Les démarches nécessaires à l'exécution du renvoi ou de l'expulsion doivent être entreprises sans tarder (art. 76 al. 4 LEI ; « principe de célérité ou de diligence »). Il s'agit d'une condition à laquelle la détention est subordonnée (arrêt du Tribunal fédéral 2A.581/2006 du 18 octobre 2006). Le principe de célérité est violé si les autorités compétentes n'entreprennent aucune démarche en vue de l'exécution du renvoi ou de l'expulsion pendant une durée supérieure à deux mois et que leur inactivité ne repose pas en première ligne sur le comportement des autorités étrangères ou de la personne concernée elle-même (ATF 139 I 206 consid. 2.1 ; arrêts du Tribunal fédéral 2C_1132/2018 du 21 janvier 2019 consid. 3.3).

3.7 En l’espèce, le recourant a fait l’objet d’une décision d’expulsion le 28 septembre 2023 pour une durée de trois ans et de plusieurs condamnations, notamment pour crime contre la LStup et infractions à la LEI. Par ailleurs, il est demeuré, respectivement revenu à Genève malgré les interdictions d’entrer sur le territoire du canton de Genève alors en vigueur. Il est sans domicile fixe, sans aucune ressource financière et n’a pas d’attaches particulières en Suisse.

Compte tenu de qui précède, son comportement laisse apparaître qu’il n’a pas l’intention de retourner dans son pays d’origine ou en Italie et que le risque qu’il disparaisse dans la clandestinité est élevé. Une mesure moins incisive, comme une assignation territoriale, ne paraît pas apte à s’assurer de sa présence lors de cette présentation et au moment du départ de son vol pour son pays d’origine. Seule sa détention permet d’atteindre ce but et s’avère nécessaire, compte tenu de la difficulté prévisible de l’exécution du renvoi en raison de son refus d’être renvoyé et de sa contestation de son origine. L’intérêt public à son renvoi l’emporte également sur son intérêt privé à ne pas subir de détention administrative.
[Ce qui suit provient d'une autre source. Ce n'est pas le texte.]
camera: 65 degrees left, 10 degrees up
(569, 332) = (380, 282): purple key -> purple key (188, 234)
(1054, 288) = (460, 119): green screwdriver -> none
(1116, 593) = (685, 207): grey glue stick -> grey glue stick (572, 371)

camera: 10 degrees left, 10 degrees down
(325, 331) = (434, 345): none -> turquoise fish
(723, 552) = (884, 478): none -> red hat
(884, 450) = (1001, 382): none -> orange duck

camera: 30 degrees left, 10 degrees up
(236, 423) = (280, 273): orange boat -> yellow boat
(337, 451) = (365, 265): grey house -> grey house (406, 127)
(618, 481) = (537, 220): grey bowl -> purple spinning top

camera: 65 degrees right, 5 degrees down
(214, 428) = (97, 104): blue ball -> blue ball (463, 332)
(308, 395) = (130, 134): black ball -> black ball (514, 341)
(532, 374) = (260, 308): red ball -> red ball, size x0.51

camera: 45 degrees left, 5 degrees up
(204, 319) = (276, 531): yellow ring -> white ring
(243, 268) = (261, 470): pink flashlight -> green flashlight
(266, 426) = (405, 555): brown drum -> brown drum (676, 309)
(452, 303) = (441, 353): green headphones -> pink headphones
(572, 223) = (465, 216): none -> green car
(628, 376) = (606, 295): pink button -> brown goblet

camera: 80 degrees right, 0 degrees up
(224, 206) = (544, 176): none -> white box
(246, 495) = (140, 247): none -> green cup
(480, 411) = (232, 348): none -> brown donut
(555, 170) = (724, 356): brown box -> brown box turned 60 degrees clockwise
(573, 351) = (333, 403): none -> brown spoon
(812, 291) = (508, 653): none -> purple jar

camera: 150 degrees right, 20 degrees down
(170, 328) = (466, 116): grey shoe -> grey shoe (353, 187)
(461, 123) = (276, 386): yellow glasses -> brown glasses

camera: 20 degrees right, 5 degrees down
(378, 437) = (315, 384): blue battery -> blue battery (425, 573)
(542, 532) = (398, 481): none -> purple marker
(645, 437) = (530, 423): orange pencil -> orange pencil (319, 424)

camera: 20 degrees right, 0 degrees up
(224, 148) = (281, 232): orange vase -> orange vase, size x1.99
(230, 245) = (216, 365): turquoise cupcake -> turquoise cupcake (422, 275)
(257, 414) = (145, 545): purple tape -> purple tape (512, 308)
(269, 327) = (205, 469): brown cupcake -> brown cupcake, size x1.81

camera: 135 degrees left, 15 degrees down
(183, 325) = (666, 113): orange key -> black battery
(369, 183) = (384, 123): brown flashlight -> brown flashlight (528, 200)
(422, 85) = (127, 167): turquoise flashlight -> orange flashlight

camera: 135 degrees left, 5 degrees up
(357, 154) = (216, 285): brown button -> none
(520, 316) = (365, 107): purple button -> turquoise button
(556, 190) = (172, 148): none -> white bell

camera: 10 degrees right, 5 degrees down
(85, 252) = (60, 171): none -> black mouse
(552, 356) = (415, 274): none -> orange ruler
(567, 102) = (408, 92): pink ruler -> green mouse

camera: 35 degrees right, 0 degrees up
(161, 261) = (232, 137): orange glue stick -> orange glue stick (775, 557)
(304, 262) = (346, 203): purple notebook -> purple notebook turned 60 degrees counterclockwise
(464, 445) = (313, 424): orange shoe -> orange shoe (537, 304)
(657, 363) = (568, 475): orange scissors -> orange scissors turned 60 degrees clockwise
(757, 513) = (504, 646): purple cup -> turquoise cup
Enfin, l’intérêt public à l’exécution du renvoi du recourant est certain, celui-ci ayant notamment commis des crimes et son expulsion judiciaire ayant été prononcée.

Les conditions de la détention administrative sont donc remplies.

Par ailleurs, les autorités suisses ont agi avec célérité. En effet, elles ont formé une demande de réadmission en Italie, qui a entretemps été admise. L’exécution du renvoi est prévue le 24 janvier 2024 et a remise du recourant aux autorités italiennes le 25 janvier 2024. Il ne subsiste donc pas d’incertitude relative à l’exécution du renvoi, qui justifierait de mettre fin à la détention administrative.

Enfin, la durée de celle demeure compatible avec la limite posée par l’art. 79 LEI.

Mal fondé, le recours sera ainsi rejeté.

4.             La procédure étant gratuite, aucun émolument ne sera perçu. Vu l’issue du litige, aucune indemnité de procédure ne sera allouée (art. 87 LPA).

 

* * * * *

PAR CES MOTIFS
LA CHAMBRE ADMINISTRATIVE

à la forme :

déclare recevable le recours interjeté le 11 janvier 2024 par A______ contre le jugement du Tribunal administratif de première instance du 4 janvier 2024 ;

au fond :

le rejette ;

dit qu’il n’est pas perçu d’émolument, ni alloué d’indemnité de procédure ;

dit que, conformément aux art. 82 ss de la loi fédérale sur le Tribunal fédéral du 17 juin 2005 (LTF - RS 173.110), le présent arrêt peut être porté dans les trente jours qui suivent sa notification par-devant le Tribunal fédéral, par la voie du recours en matière de droit public ; le mémoire de recours doit indiquer les conclusions, motifs et moyens de preuve et porter la signature du recourant ou de son mandataire ; il doit être adressé au Tribunal fédéral, 1000 Lausanne 14, par voie postale ou par voie électronique aux conditions de l’art. 42 LTF. Le présent arrêt et les pièces en possession du recourant, invoquées comme moyens de preuve, doivent être joints à l’envoi ;

communique le présent arrêt à Me Alexandre ALIMI, avocat du recourant, au commissaire de police, à l'office cantonal de la population et des migrations, au Tribunal administratif de première instance, au secrétariat d'État aux migrations ainsi qu'à l'établissement de détention administrative Favra, pour information.

Siégeant : Florence KRAUSKOPF, présidente, Jean-Marc VERNIORY, Claudio MASCOTTO juges.

Au nom de la chambre administrative :

la greffière :

 

 

B. SPECKER

 

 

la présidente siégeant :

 

 

F. KRAUSKOPF

 

Copie conforme de cet arrêt a été communiquée aux parties.